In the case of mongoDB, data is stored in form of “documents” which are basically JSON strings, some sort of object serialization. If you are a JavaScript or web developer, you are in good luck today, because you are very familiar with JSON, and the way it represents information. If not, you will have a slight learning curve, but nothing to steep to be honest.

Another interesting characteristic on mongoDB is schema management: in a relational database, you first model a table, where you specify the types of data you will be able to store (columns) and their data types. In mongoDB there is no such thing, every data item you store is just a serialization and it can be completely different from any other stored in the same collection.

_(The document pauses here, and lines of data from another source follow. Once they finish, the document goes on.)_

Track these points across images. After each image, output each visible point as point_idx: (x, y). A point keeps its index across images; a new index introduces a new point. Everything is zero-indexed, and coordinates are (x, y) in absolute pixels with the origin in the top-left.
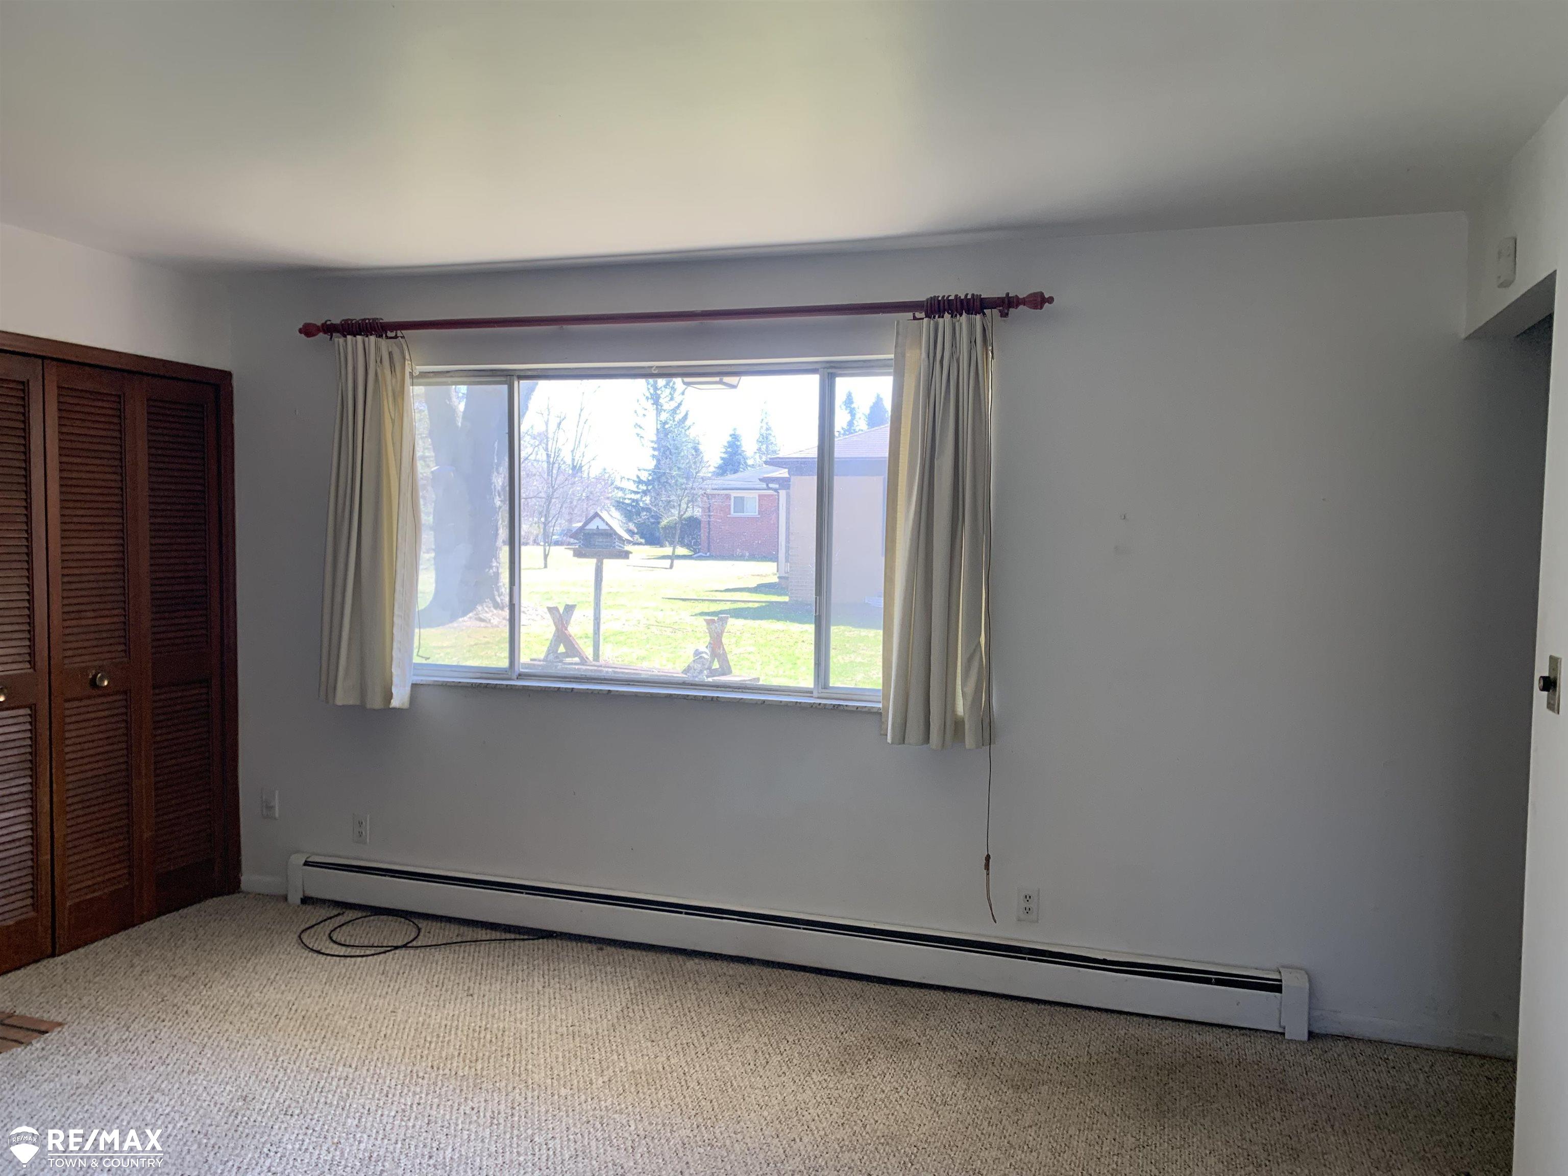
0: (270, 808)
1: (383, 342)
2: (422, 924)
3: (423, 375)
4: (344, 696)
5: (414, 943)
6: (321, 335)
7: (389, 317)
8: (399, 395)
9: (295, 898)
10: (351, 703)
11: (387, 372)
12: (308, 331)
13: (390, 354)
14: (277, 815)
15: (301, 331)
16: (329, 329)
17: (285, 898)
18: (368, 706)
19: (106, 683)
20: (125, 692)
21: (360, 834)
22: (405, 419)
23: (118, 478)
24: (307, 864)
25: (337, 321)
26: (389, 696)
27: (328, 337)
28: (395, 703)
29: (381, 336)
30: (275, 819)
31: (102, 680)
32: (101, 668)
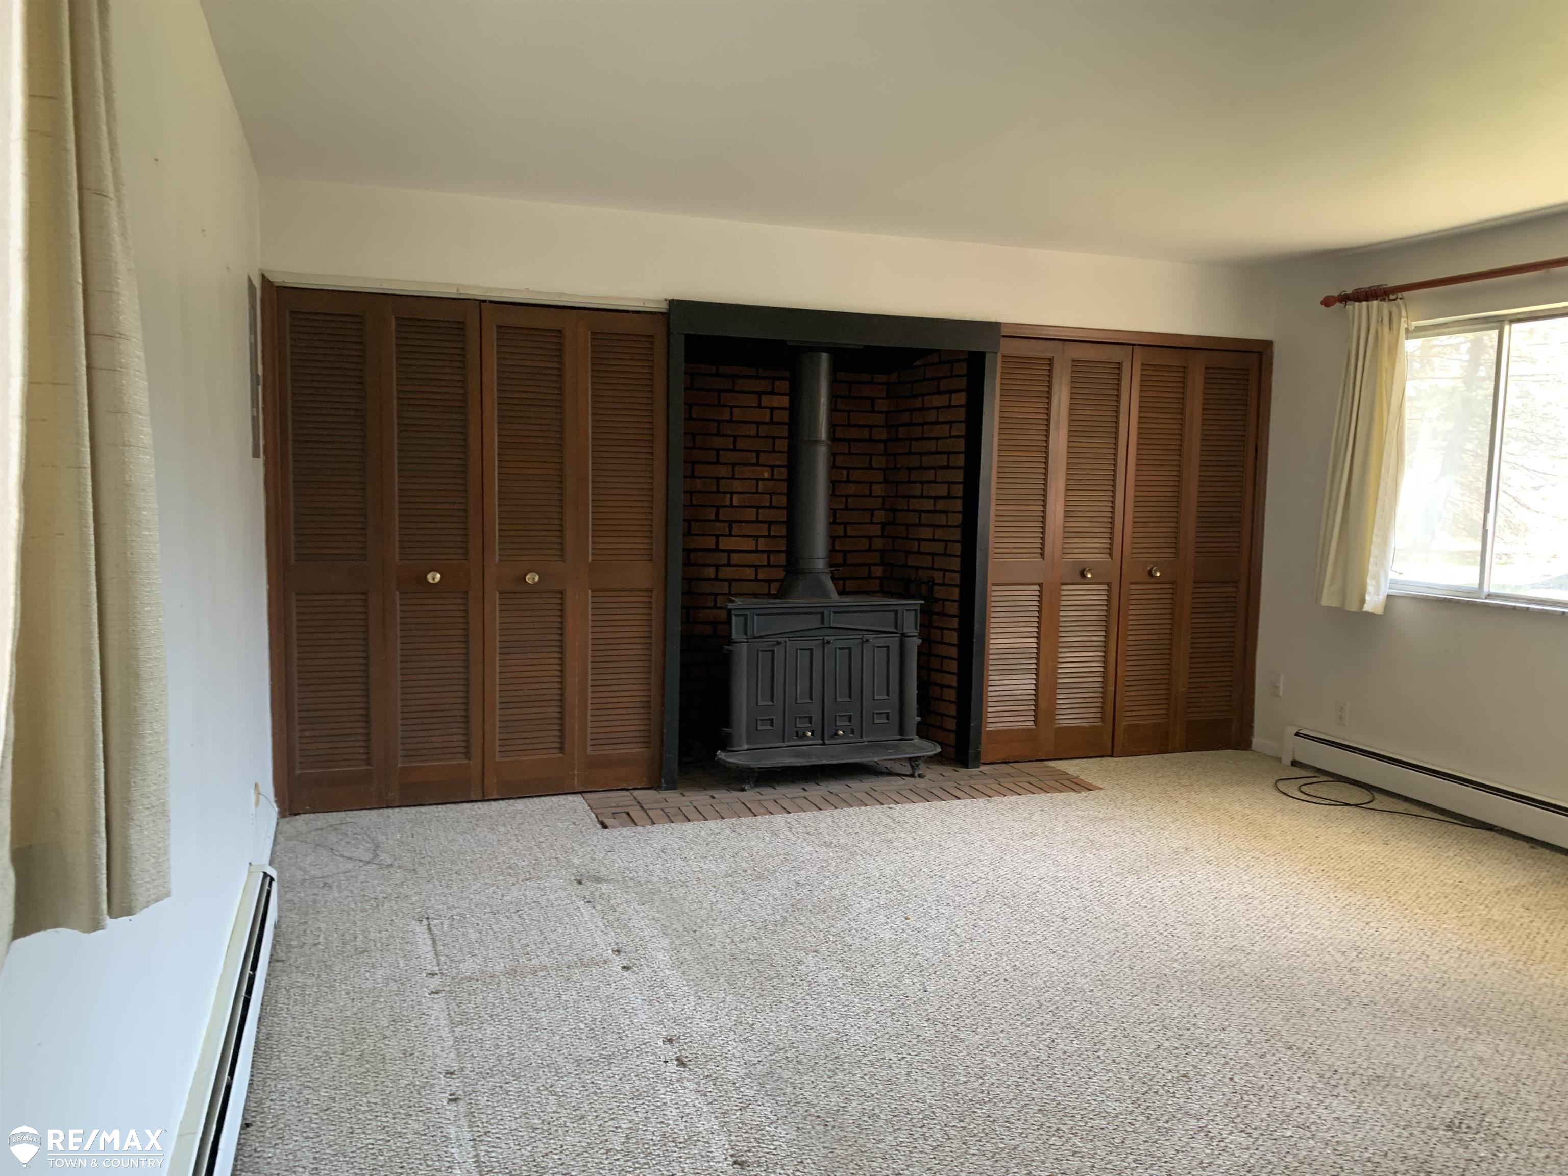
0: (1276, 687)
1: (1385, 306)
2: (1376, 795)
3: (1419, 329)
4: (1328, 599)
5: (1369, 806)
6: (1338, 305)
7: (1392, 283)
8: (1394, 347)
9: (1287, 760)
10: (1334, 605)
11: (1386, 328)
12: (1327, 302)
13: (1391, 313)
14: (1281, 694)
15: (1322, 303)
16: (1344, 299)
17: (1280, 760)
18: (1347, 609)
19: (1158, 574)
20: (1172, 583)
21: (1341, 717)
22: (1397, 370)
23: (1179, 427)
24: (1297, 734)
25: (1349, 291)
26: (1363, 601)
27: (1342, 305)
28: (1367, 608)
29: (1383, 300)
30: (1278, 696)
31: (1156, 571)
32: (1156, 564)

I’ve been working with mongoDB for the last couple of months, in an experimental way, but now I’m starting to work on it for a project full time.
I had the chance to compare it (more philosophically) with other database systems I worked with, and I’ve come to like it to some extent, although still leaves me with some doubts and wishes in several aspects.

The good

Here are some of the things I really like about mongoDB:

– Free and open source: This model works well for small projects, but you will find costs as you grow. You will want a more robust infrastructure, and mongoDB requires more hardware than other database systems in order to be fault tolerant. Also, you will want some kind of support from mongoDB, and you will have to pay for it. Also, open source means you can take a look at the source code, but mongoDB (the company) still owns the product and the project’s destiny. This means you can start small with free, and then keep growing as you need more.

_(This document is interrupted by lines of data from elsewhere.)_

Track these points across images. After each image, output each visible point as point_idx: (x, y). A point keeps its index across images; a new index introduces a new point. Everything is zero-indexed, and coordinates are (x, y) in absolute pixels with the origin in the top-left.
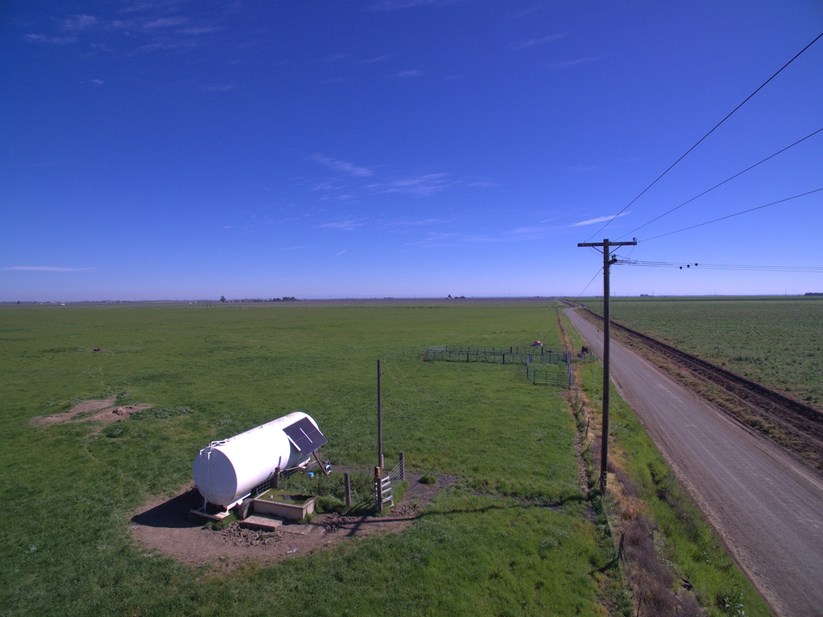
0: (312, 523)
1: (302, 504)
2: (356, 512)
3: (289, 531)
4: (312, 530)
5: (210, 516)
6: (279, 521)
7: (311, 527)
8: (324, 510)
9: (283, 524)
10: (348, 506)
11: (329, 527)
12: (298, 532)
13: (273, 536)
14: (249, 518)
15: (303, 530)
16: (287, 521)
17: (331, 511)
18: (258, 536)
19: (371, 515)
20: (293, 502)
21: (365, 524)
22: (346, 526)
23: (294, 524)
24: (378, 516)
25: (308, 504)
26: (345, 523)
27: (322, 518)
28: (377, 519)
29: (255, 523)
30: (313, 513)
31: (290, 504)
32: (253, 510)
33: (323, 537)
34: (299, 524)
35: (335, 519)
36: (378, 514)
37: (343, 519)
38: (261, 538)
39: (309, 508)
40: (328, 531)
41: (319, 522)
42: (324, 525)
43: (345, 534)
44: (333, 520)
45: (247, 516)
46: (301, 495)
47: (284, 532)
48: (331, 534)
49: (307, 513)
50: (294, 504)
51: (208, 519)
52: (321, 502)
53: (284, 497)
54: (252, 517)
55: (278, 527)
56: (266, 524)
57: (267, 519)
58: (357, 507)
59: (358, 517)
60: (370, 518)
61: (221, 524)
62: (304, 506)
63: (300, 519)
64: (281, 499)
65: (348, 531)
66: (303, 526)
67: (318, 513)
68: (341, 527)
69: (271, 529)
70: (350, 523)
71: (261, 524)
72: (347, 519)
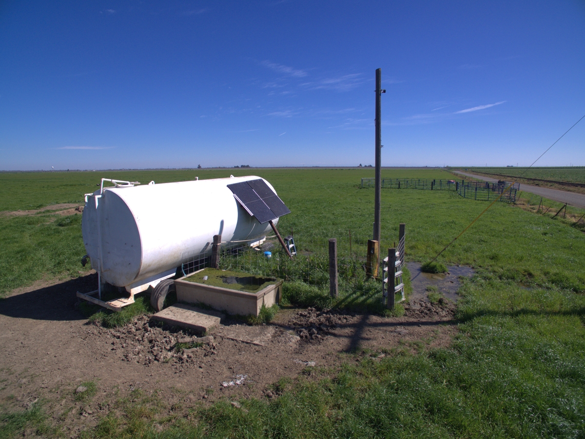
0: (273, 324)
1: (256, 289)
2: (349, 309)
3: (232, 336)
4: (274, 336)
5: (102, 304)
6: (215, 318)
7: (271, 331)
8: (292, 303)
9: (222, 322)
10: (333, 297)
11: (305, 332)
12: (247, 338)
13: (201, 345)
14: (165, 310)
15: (256, 335)
16: (229, 318)
17: (304, 305)
18: (173, 342)
19: (375, 314)
20: (240, 286)
21: (371, 329)
22: (337, 331)
23: (241, 323)
24: (388, 316)
25: (265, 290)
26: (334, 326)
27: (290, 316)
28: (386, 320)
29: (174, 318)
30: (273, 307)
31: (235, 289)
32: (174, 298)
33: (297, 352)
34: (250, 325)
35: (313, 319)
36: (388, 312)
37: (328, 319)
38: (177, 348)
39: (267, 298)
40: (305, 341)
41: (286, 322)
42: (296, 328)
43: (339, 348)
44: (311, 320)
45: (165, 307)
46: (254, 278)
47: (222, 338)
48: (313, 347)
49: (263, 306)
50: (242, 289)
51: (97, 308)
52: (286, 290)
53: (225, 279)
54: (171, 308)
55: (212, 328)
56: (190, 321)
57: (195, 313)
58: (349, 300)
59: (353, 316)
60: (375, 319)
61: (116, 317)
62: (259, 293)
63: (252, 315)
64: (221, 281)
65: (344, 342)
66: (257, 329)
67: (282, 307)
68: (328, 333)
69: (199, 331)
70: (343, 326)
71: (183, 321)
72: (335, 318)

– Scalable almost to infinity: this is not to say that you will need that, but is more scalable than traditional relational database systems. With the SQL Servers and Oracles of the world, if you want to scale, you would buy a bigger server (more RAM, more HDD, more processing power): this is called scaling vertically. You can see there is a limit to how big your server can be, right? With mongoDB, you will get more inexpensive hardware and add them to a cluster that behaves as just one big server to the application layer: this is called scaling horizontally. There is virtually no limit to how many servers you can add to a cluster.

– Simple JSON API: This is what makes it so popular. Everybody and their mothers who know who to program in JS can now use a very simple API to access a database.

– Very good documentation: All the information you can need is available at mongodb.org. If you need some hand holding, they even provide online courses at education.mongodb.com

The bad, and the ugly

Things I really don’t like about it:

– Not so great in the enterprise environment: mongoDB (the company) is clearly putting all their efforts to push this into the Enterprise landscape, with different degrees of success. I’ve seen some really awesome use cases (like implementations of Customer 360 view apps created in incredible record times) but also some very awful implementations.

– JSON: Yeap, I think this is their blessing and curse. The fact that everybody can simply use this makes it very easy for anybody with absolutely no understanding of database modelling or theory, to make things a mess in record time.

– DBA tooling is poor: And this is something that has been improved over time. As mongoDB relies heavily on their community to create management / monitoring / optimization tools, there is not a clear path or toolset that one can use to work or even develop. Sometimes, too many options can be a problem.

All in all, I would still recommend for you to take a look on it, just to get a glimpse on what the non-relational database world looks like. It is always good to broaden ones horizons.